Defense Attorney: Odds Stacked Against Petrick
Posted November 6, 2005 2:01 a.m. EST
DURHAM, N.C. — Every morning, correctional officers at Raleigh's Central Prison wake up Robert Petrick at about 2:30 a.m. After Petrick gathers the materials he needs for his own murder trial, officers place him in a van and transport him to the Durham County Courthouse.
Once Petrick arrives, at about 9 a.m., he changes into a suit, slips on his wedding ring and takes over the role as defense attorney.
Petrick, who is currently serving an 11-year sentence for fraud, is defending himself against accusations that he killed his wife, Janine Sutphen, in 2003. Sutphen, a cellist for the Durham Symphony, disappeared in January 2003.

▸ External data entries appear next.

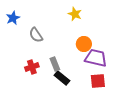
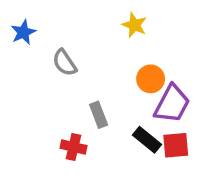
purple trapezoid: (96, 58) -> (172, 104), turned 105
red cross: (32, 67) -> (73, 147), moved, turned 32
black rectangle: (62, 78) -> (147, 140), moved

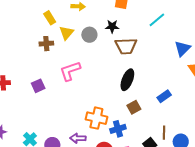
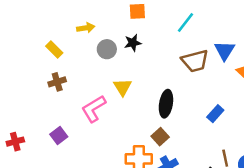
yellow triangle: (66, 33) -> (123, 87), moved
gray circle: (89, 35) -> (107, 49), moved
brown trapezoid: (126, 46) -> (195, 61), moved
brown square: (134, 107) -> (160, 137), moved

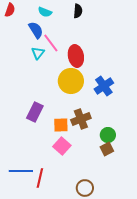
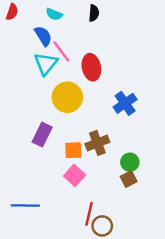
cyan triangle: (38, 53) -> (46, 64), size x1.5
yellow circle: (71, 81) -> (67, 97), moved
red line: (40, 178) -> (89, 214), moved

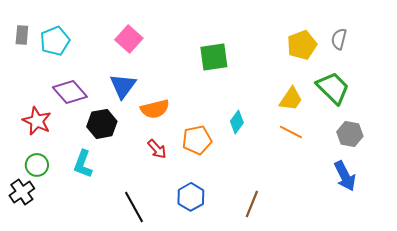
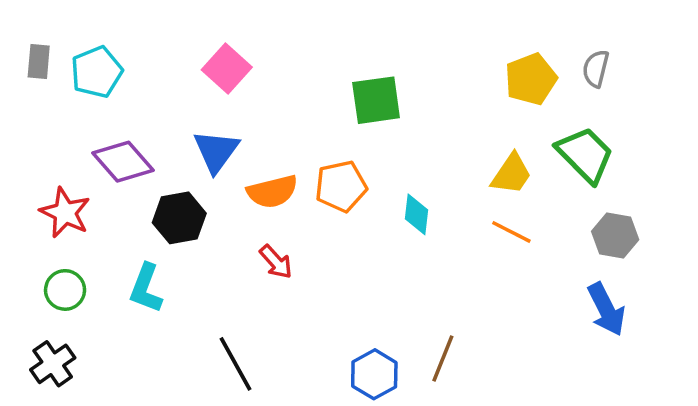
cyan diamond: (237, 122) -> (417, 214), turned -30
orange pentagon: (197, 140) -> (341, 186), moved
black cross: (22, 192) -> (53, 364), moved
blue hexagon: (191, 197) -> (374, 374), moved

Four months later, fishermen found Sutphen's body floating in Falls Lake in Raleigh. She had been tied up in chains, wrapped in blankets and bound in duct tape. Her body was swollen from the months under water, authorities said.
In July 2005, Petrick told a judge that he and his court-appointed attorney, Mark Edwards, disagreed on legal issues, did not get along and could not effectively work together. Petrick fired Edwards and is now relying on himself to avoid a life sentence in prison.
Edwards, who by law must be in the courtroom in case Petrick needs help, said the odds are stacked against the defendant.
"He doesn't have a law library, no access to the computer, and can't type motions," Edwards said.
Petrick filed a motion in September to delay the trial so that he could have additional time to prepare his case, even though a judge warned him in July that the trial would not be delayed.
According to court documents, Petrick also claimed he had not been given the resources to prepare. State prison rules prohibit his access to computers and the Internet and most of the other tools he needed to prepare for his defense. The judge, however, ordered the state to buy Petrick a set of legal books and to give him copies of search warrants that the prosecution is using as evidence.
"Everyone thinks because they see it on TV, they can (represent themselves in court). You can't," Edwards said. "It's difficult doing it yourself, and I think he's finding that out."
During pre-trial motions last week, Petrick asked Superior Court Judge Orlando Hudson to ban television cameras from the courtroom, but Hudson denied the request.
"I'd prefer there be no cameras," Petrick told Hudson. "I am, as you are well aware, a novice at this and it's going to be difficult enough to prepare my defense without feeling like I'm performing for a media circus."
Petrick could appeal if the jury finds him guilty; one likely argument could be ineffective counsel.
With opening statements set to begin Monday at 10 a.m., Hudson dismissed a juror Friday after the woman told him she has a hearing problem. One of the four alternate jurors will take her place.